## PROBLEM DESCRIPTION
Ignoring the pictures, copy the data exactly.

## GIVEN DATA
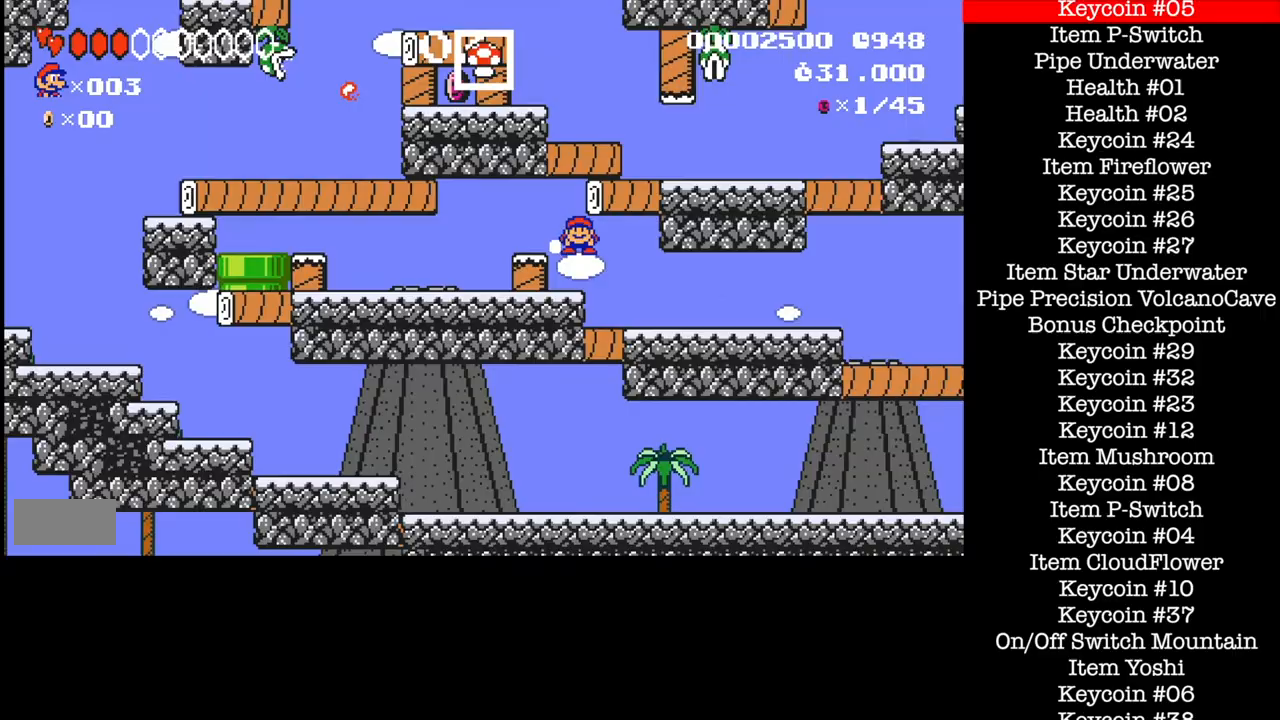
{"buttons": ["B", "DPAD_DOWN", "DPAD_RIGHT"], "events": []}
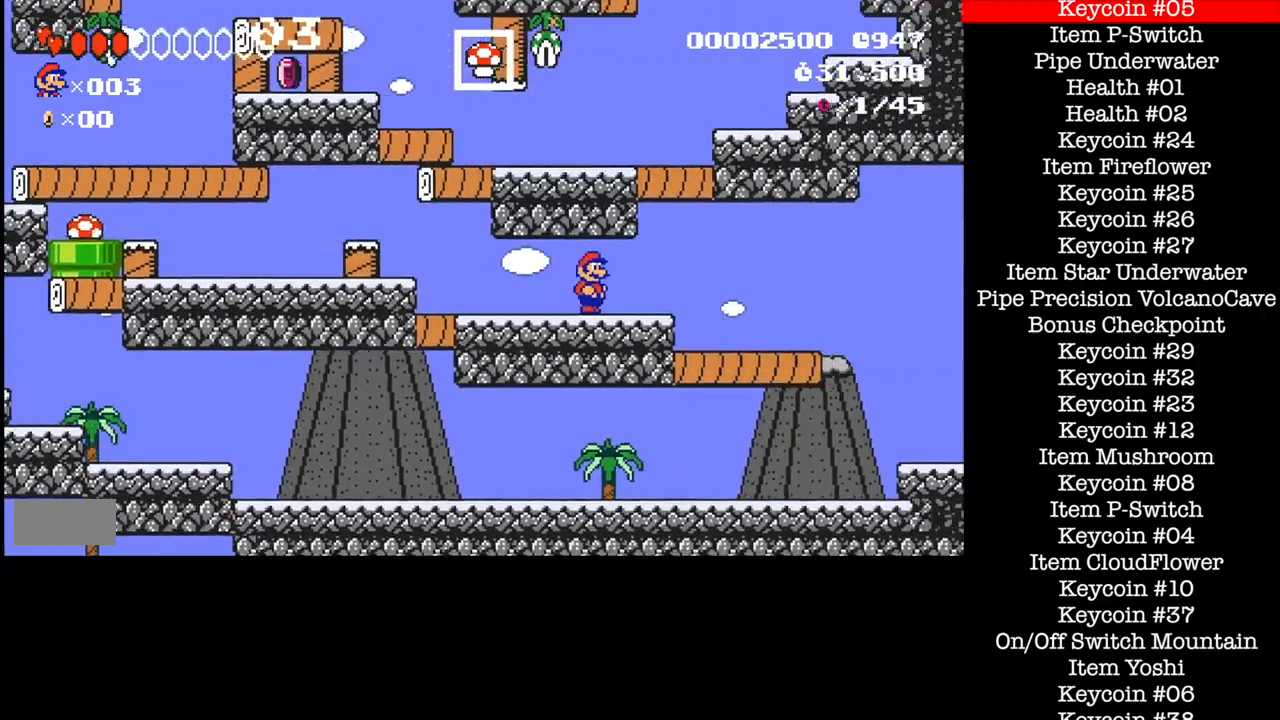
{"buttons": ["B", "DPAD_LEFT"], "events": [[101, "DPAD_DOWN", "up"], [468, "DPAD_LEFT", "down"], [468, "DPAD_RIGHT", "up"]]}
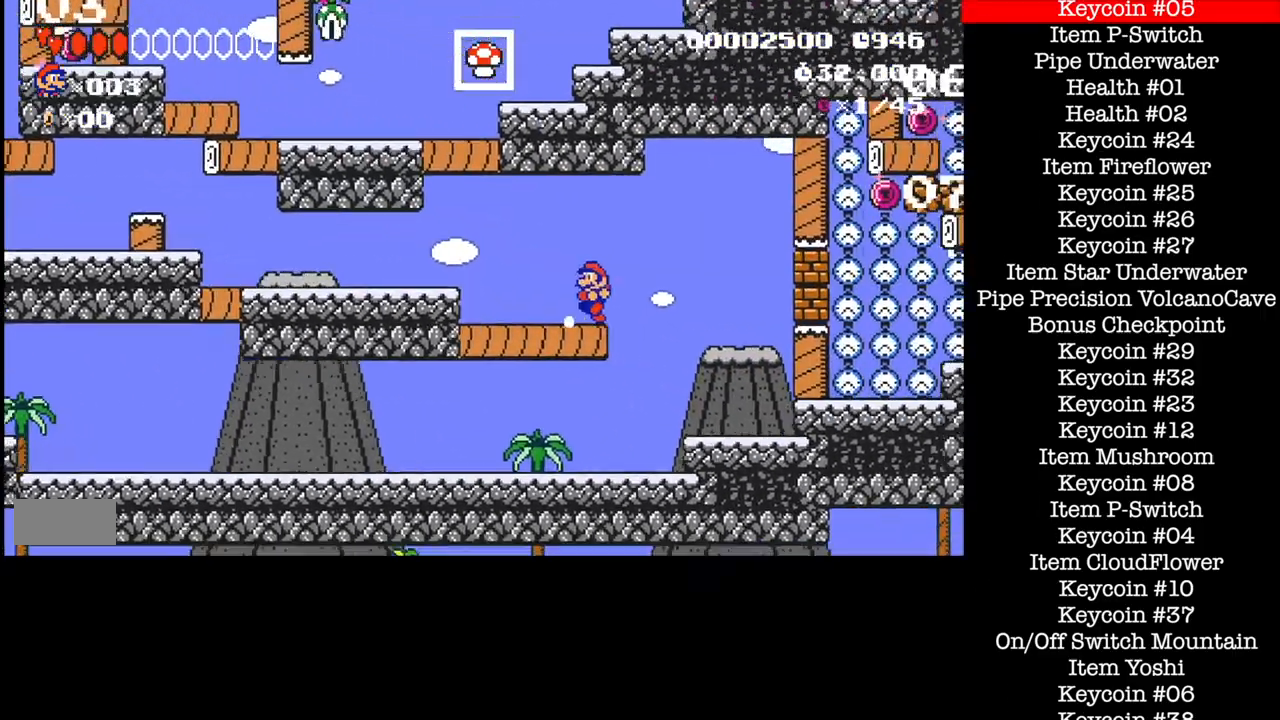
{"buttons": ["B", "DPAD_LEFT"], "events": []}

## OUTPUT
{"buttons": ["B", "DPAD_DOWN", "DPAD_RIGHT"], "events": []}
{"buttons": ["B", "DPAD_LEFT"], "events": [[101, "DPAD_DOWN", "up"], [468, "DPAD_LEFT", "down"], [468, "DPAD_RIGHT", "up"]]}
{"buttons": ["B", "DPAD_LEFT"], "events": []}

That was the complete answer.